• **STATED TASK 1**:
In the interview about content rights in Indian television, on which channel will Porus debut?
• **STATED TASK 2**:
Copy the passage from the interview about content rights in Indian television from "My thought was" up to and including "us at one go.".

• **PASSAGE SHOWN**:

Unlike the matured markets, where the content creators hold the IP (intellectual property rights), almost all the content rights especially in the Indian television industry, are owned by the broadcaster. The broadcaster commissions a show to a content maker for a fee and holds the entire IP. This method of commissioned shows is also followed by the new age OTT companies. From Amazon Prime to Hotstar and Alt Balaji, most of the OTT platforms are following the commissioning model.
This model of commissioning content is typically an emerging market phenomena. However, Swastik Productions, makers of TV shows such as Mahabharat and Suryaputra Karn, for their upcoming historical drama, Porus, known to be television's most expensive show (supposedly a Rs 500 crore project, which will debut on Sony Entertainment Television) ever, has decided to retain the IP of this historical drama. In a conversation with Ajita Shashidhar, Siddharth Kumar Tewary, Founder, One Life Studios and Sawstik Productions, talks about how IP ownership will help him to take his business to the next level.
BT: Can you tell us about the IP model? How different is it from the current model?
Tewary: Internationally, you have an anchor broadcaster, and if I have a concept, I go to the broadcaster, who pays partly for the cost of production. The broadcaster keeps a part of the rights. So if the broadcaster is in UK, he keeps the UK rights, the other rights can be monetised by the content maker. That's how the global eco-system works. In India it's the commissioning model where the broadcaster retains the complete IPR. That has led to the kind of content we have on the screen because the accountability with the creator is there, but it is not very deep. You are not creating content for great shelf life. It is time that the content creators own the IP.
Remember, the days of Doordorshan content in the eighties? We still talk about them, and that is because the people who made the content owned the IP. I believe that when people own the content they create, their accountability becomes higher. They want to monetise it in different streams, so they want to create something which has a shelf life.
My thought was to create a much bigger product than what one can solely commission. I rather invest in it too so that we can make something which is much bigger. Sony can monetise on their platform and rest of the IP is 100 per cent with me. I can lend it to any platform in India and internationally, in any language, anywhere in the world and that's how we will recover our money. It will be a long run, not something which will be profitable to us at one go.
How did the broadcaster, in this case, Sony, react to the concept of the IP being retained by you, the content creator?

• **DATASET EXCERPT**:
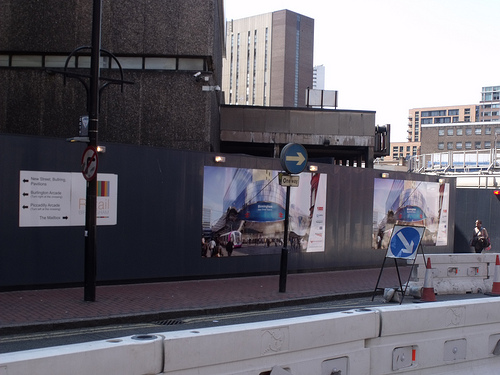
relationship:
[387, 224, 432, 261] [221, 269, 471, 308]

• **ANSWER 1**:
Sony Entertainment Television

• **ANSWER 2**:
My thought was to create a much bigger product than what one can solely commission. I rather invest in it too so that we can make something which is much bigger. Sony can monetise on their platform and rest of the IP is 100 per cent with me. I can lend it to any platform in India and internationally, in any language, anywhere in the world and that's how we will recover our money. It will be a long run, not something which will be profitable to us at one go.